Largely, my sociopolitical convictions come from opposing the majority, and take the shape of the opposite of whatever I perceive the mainstream cultural current to be. So, when I had just come out of art school, I was ranting about liberalism and turning into an ayn-rand style capitalist, sneering at postmodernism and patting alan sokal on the back while toasting the enlightenment. Now, even though I'm still vehemently anti-artist, I've become anti-scientist too. And even though I'm still anti-liberal, I've become anti-conservative too. And anti-libertarian, because I read too damned much ESR on the web. I just don't like people, and any time one of the filthy little shits holds a conviction, I see it as my moral duty to tear that conviction down.
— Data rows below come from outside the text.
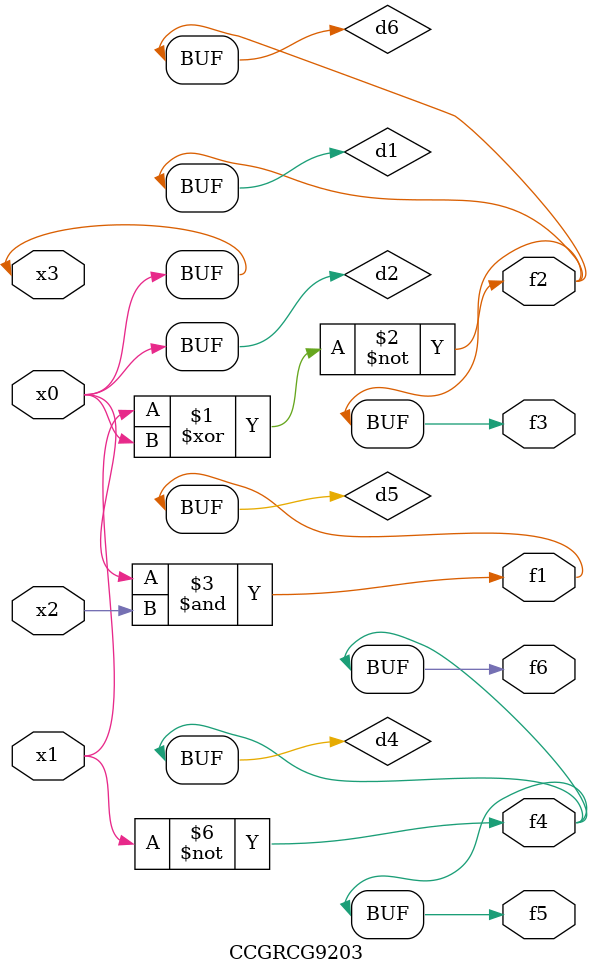
<source format=v>
module CCGRCG9203(
	input x0, x1, x2, x3,
	output f1, f2, f3, f4, f5, f6
);

	wire d1, d2, d3, d4, d5, d6;

	xnor (d1, x1, x3);
	buf (d2, x0, x3);
	nand (d3, x0, x2);
	not (d4, x1);
	nand (d5, d3);
	or (d6, d1);
	assign f1 = d5;
	assign f2 = d6;
	assign f3 = d6;
	assign f4 = d4;
	assign f5 = d4;
	assign f6 = d4;
endmodule

</source>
Considering a world-view that is uninfluenced by the desire to oppose the convictions of others, I think that maybe I don't have much of one. Reading my blog, one gets the sense that I hold fierce convictions, and then contradict them with the opposite conclusion just as fiercely a few months on down the road. The conclusion we can draw is that I don't really have any convictions (does anyone really have any convictions? I'd posit 'no'), but rather that I have an aggressive need to have convictions, and so I dream them up. But does someone like me serve any purpose? Someone who's permanently stuck in 'revolution' mode, like a broken record (number 9...number 9...number 9)? I don't fight for anything, but rather always against the majority, against the mainstream, against democracy (conformity sanctified?). I know that many would criticize this tendency as fundamental to destructive leftism.
I'm just thinking aloud, as always.
So, again: if I disappear, that's probably where I went: some dank basement CIA interrogation room.
I got a haircut and I look like a hard-ass. Having short hair is socially useful, especially in conjunction with a beard and athletic wear. One can see the glint of fear in people's eyes as one stomps by. In my mind at least, longer hair is associated with peace-loving hippies, while shorter hair is associated with mean marines. Steel-toed boots would make the transformation complete. I feel manlier. Grawr.
I've been noticing physical changes, now in my 30th year (i just realized that human age starts counting from zero, just like the year you turn 'one year old,' you've already lived one year, and are working on your second). I am more injury prone. I don't heal as quickly. My muscles atrophy more readily from lack of exercise. All this means in terms of hand-to-hand combat is that I need to learn to fight smarter as opposed to harder. I used to be able to get away with sloppiness because of my strength, but now I'll have to focus on a more precision 'surgical strike' techniques: pressure points, body targets, etc. Not that I've ever hit anyone in my life. Well, that's not quite true.
I met tom's fiancee last night; she's extremely nice. I think tom has made a good catch. She shares the 'miss congeniality prize' with shoko for brides-of-friends. Or, I should say 'spouses of friends,' to include helen and just in case serena ever gets married.
I don't have too many girl-friends, come to think of it. If you count my internet friends, I have a few more, but that's sort of iffy -- they're more acquaintances with whom I'm usually friendly. There's etsuko, my japanese pen pal. Mrs. White, james's mother. Preminda, my old art history prof. Of course it's hard to draw the line between 'friend' and 'acquaintance.' I usually like to do it by posing the question, 'who would you or could you call at 3am with some kind of emergency?' I think by that definition, serena and helen are my only female friends. The rest are acquaintances of varying caliber. Of course, there's sarah and megan (not to mention my mom and aunt) but they're really more family. I dunno about ana -- we just broke up a little while ago. I'm not sure she'd appreciate getting a phone call late at night.
Anyway, I bought black beans and rice and some kielbasas to cut up in them. It's very good, but my stomach is bothering me now.